Cosas de la vida. Resultaba que la tía María, la hermana de mi abuela paterna, vivía allí y me llevó de niño unas cuantas veces. Recuerdo que a mí me gustaba ir a su casa/cueva. Un día, la tormenta la inundó de agua. Conocí a varios niños. Una vez me invitaron a una fiesta y me colé con ellos en una boda.

Nunca vi monstruos. Allí solo había gitanos y payos. Gente pobre que vivía en chabolas de hojalata. La piedra caliza del Hoyo era tan blanda que podían excavar cuevas con pico y pala. Eran habitaciones pequeñas, de techo abovedado. Oscuras, pero muy frescas en verano. Se comunicaban entre sí. En aquellas casas/cuevas no tenían agua corriente. La traían en cántaros, garrafas y damajuanas desde la fuente de El Quemadero. Todo aquello olía, eso sí, a pozo negro.

Del Coco, ni rastro. Los mayores mentían mucho. Luego supe que el miedo viene de la ignorancia y de la ignorancia, también el racismo. Con los criterios de hoy, tanto mis padres como casi todos mis vecinos, y buena parte de la sociedad española de aquellos años, éramos racistas con respecto a los gitanos. Afortunadamente, hemos mejorado bastante, aunque no lo suficiente.

Los gitanos y los payos canturreaban. A veces, se peleaban entre ellos. No era raro ver pasar por la puerta de mi casa a un grupo llevando, casi en volandas, a algún herido ensangrentado camino de la Casa de Socorro, cerca de la Iglesia de San Sebastián. Iban corriendo y lanzando maldiciones. Al ruido de sus gritos, mis vecinos salían de sus casas para ver pasar la sangre por su puerta. Contra nuestra voluntad, y curiosidad, las madres nos metían dentro de casa. De aquellas peleas podía proceder el miedo razonable de nuestros padres y sus advertencias para que no bajáramos al Hoyo.

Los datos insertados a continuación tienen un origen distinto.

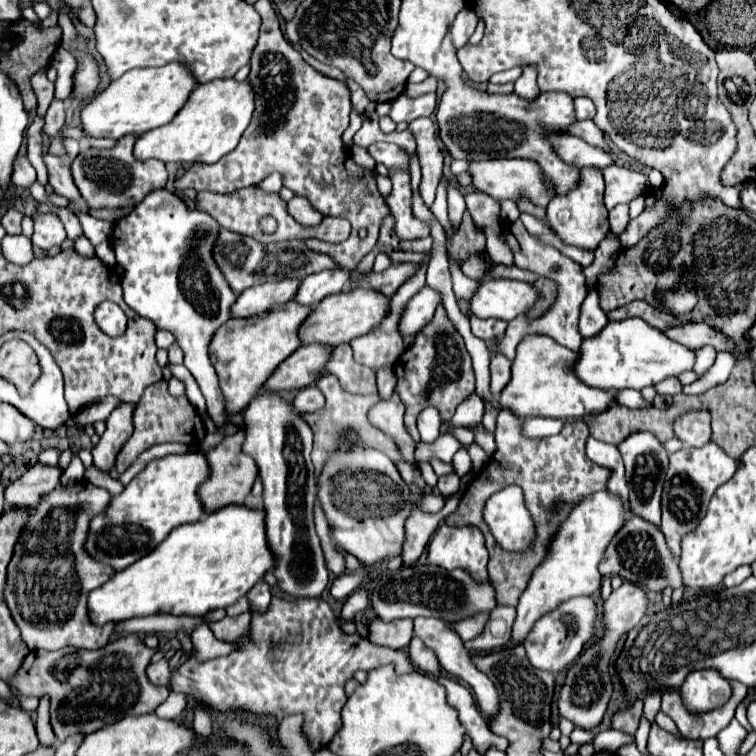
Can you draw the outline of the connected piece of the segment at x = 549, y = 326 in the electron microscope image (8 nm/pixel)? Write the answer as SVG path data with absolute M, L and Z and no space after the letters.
M519 220L515 224L509 224L507 226L505 238L507 238L507 244L513 248L515 266L525 268L525 270L531 270L531 272L535 272L539 276L553 278L553 282L557 282L557 290L559 292L557 292L557 302L553 302L553 306L545 314L541 314L541 318L535 318L533 322L529 322L529 318L521 316L521 318L515 318L513 322L509 322L505 336L501 336L499 342L491 342L489 344L491 354L503 354L509 360L513 360L515 358L517 344L527 334L547 334L555 342L563 344L565 348L569 348L573 352L579 350L579 342L581 342L581 334L577 330L577 324L579 324L579 308L581 308L581 304L583 304L583 300L587 296L587 286L585 286L585 278L583 278L581 266L577 262L573 262L571 258L567 258L565 254L561 254L555 246L543 246L537 238L533 238L533 234L529 234L525 230L525 226Z

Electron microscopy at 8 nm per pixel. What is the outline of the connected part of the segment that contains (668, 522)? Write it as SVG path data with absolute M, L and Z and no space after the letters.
M707 442L701 448L681 448L679 452L673 452L669 456L669 470L665 474L663 484L663 524L661 530L665 534L665 542L669 550L673 550L673 556L681 556L681 536L691 532L699 520L705 516L705 510L709 506L711 496L715 490L725 484L737 470L737 462L729 458L715 442Z

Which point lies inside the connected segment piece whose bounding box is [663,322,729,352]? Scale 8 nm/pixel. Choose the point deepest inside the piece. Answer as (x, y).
(692, 336)

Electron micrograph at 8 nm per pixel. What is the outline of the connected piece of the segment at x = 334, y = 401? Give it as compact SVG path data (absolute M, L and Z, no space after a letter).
M323 374L321 380L317 380L317 386L319 386L319 390L323 392L323 396L325 396L327 402L325 402L325 406L323 406L321 410L303 416L305 422L311 426L311 430L313 430L313 434L315 434L315 444L313 444L315 474L321 472L321 468L323 468L323 464L325 464L329 452L331 452L331 450L335 448L335 444L339 442L339 436L365 442L365 444L369 444L371 448L377 448L377 450L385 452L387 456L391 456L393 462L401 460L395 442L393 442L391 438L387 438L381 430L373 428L373 426L369 424L369 420L367 420L367 410L369 410L373 404L379 402L379 394L371 394L371 396L349 394L349 392L345 392L345 390L339 386L339 382L337 382L337 378L333 378L333 374Z

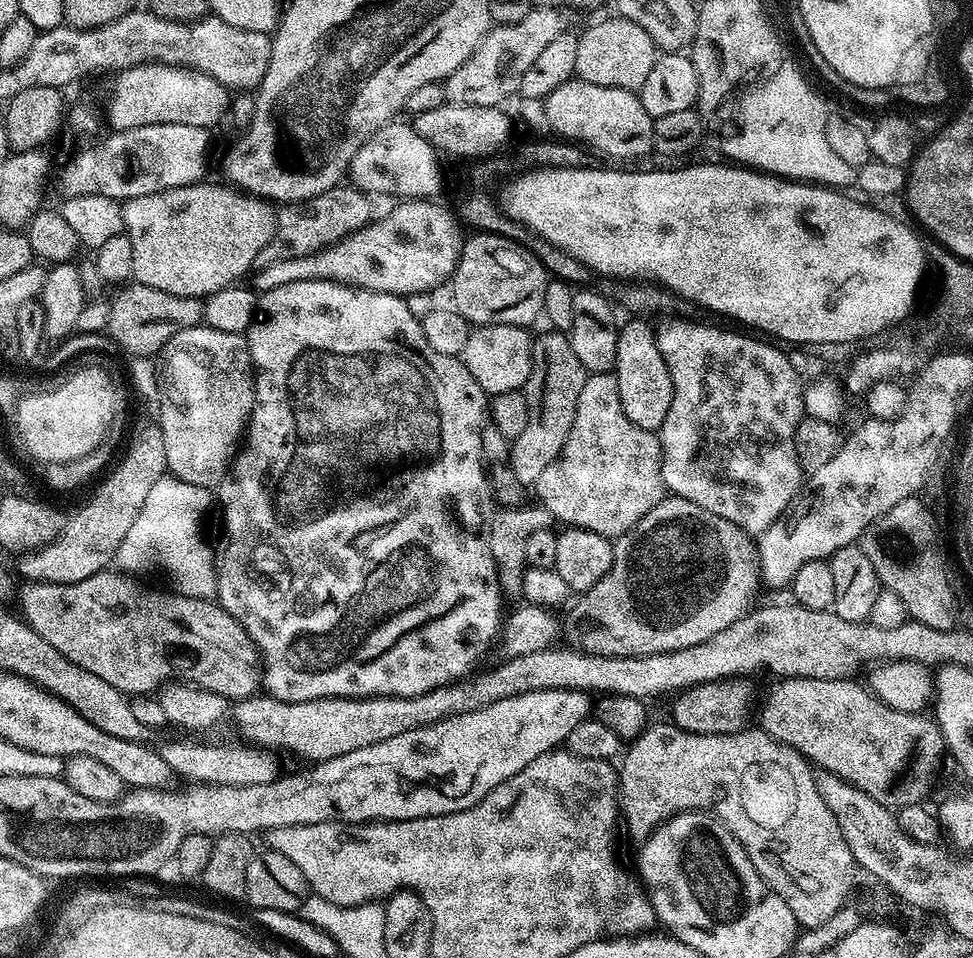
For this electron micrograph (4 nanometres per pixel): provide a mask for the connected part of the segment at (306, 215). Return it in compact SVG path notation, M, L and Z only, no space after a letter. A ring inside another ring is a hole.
M337 186L318 194L309 200L288 202L277 211L276 229L266 246L254 258L253 269L270 266L282 258L302 258L313 256L332 244L339 243L347 236L365 228L373 219L372 204L367 195L355 186Z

Me parecía a mi que todos sus habitantes eran de una misma gran familia. Chillaban y llamaban a voces a sus hijos. Gritaban más que los de mi calle. Además, como estaban en un agujero muy hundido, como un enorme cráter, todo retumbaba y hacía eco. Sus decibelios eran, desde luego, inversamente proporcionales a su renta. Nos separaban muy pocos metros y muchas pesetas.

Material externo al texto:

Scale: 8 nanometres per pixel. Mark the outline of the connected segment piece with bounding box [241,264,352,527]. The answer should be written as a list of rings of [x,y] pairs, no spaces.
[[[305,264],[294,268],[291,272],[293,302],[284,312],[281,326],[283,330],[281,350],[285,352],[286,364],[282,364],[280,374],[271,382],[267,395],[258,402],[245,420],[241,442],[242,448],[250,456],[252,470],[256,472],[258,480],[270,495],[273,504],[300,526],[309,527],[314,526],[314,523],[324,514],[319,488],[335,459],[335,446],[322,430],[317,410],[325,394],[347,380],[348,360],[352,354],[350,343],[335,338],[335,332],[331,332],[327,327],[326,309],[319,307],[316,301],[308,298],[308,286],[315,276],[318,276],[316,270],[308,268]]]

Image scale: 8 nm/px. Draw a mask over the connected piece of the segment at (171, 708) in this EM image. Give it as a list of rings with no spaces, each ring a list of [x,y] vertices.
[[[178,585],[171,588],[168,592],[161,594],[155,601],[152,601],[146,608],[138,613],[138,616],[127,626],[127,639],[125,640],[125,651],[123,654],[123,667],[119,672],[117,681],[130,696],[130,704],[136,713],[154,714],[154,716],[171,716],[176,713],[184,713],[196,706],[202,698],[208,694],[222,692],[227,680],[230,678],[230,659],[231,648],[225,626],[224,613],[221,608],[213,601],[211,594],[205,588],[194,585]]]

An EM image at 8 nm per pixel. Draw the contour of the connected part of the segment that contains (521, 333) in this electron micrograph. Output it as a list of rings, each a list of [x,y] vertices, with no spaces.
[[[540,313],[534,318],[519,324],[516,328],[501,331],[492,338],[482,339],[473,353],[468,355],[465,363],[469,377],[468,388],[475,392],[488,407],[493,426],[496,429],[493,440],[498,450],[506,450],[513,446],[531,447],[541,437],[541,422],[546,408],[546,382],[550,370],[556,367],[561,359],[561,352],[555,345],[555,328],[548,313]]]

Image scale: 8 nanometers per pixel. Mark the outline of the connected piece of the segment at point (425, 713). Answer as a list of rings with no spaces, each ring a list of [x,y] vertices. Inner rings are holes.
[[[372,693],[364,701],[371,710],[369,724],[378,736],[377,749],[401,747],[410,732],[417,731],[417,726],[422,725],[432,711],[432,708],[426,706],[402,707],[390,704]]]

Junto al Hoyo, en dirección al Quemadero, había una cueva enorme y oscura que llamábamos el Covarrón. Entrar allí era una prueba de valor, casi un rito iniciático, que nos daba cierto prestigio ante los niños mayores que nosotros. Nos daba miedo entrar allí. No solo por el fuerte olor a basura y a restos de hogueras apagadas por sus antiguos habitantes. Debíamos llegar hasta la piedra donde, no hacía mucho tiempo, apareció un cadáver. Era del padre del carpintero que hizo mi cuna y el ataúd de mi hermana mayor que nació muerta.

Una escuela clandestina

La Escuela de Don Francisco, conocida como <<de los Cagones>>, en la última casa de la calle Juan del Olmo, tenía ventanas frente al Hoyo de los Coheteros que ya no es lo que era. La de don Francisco no era ni escuela ni nada. No tenía ningún cartel en la puerta. Era secreta. Clandestina. Y el maestro, un rojo. Lo supe años más tarde. Era, más bien, un depósito de niños pequeños donde nos llevaban nuestras madres, cada mañana, para irse, con la cartilla de cupones en la mano, a hacer las colas del pan, del petróleo o del carbón.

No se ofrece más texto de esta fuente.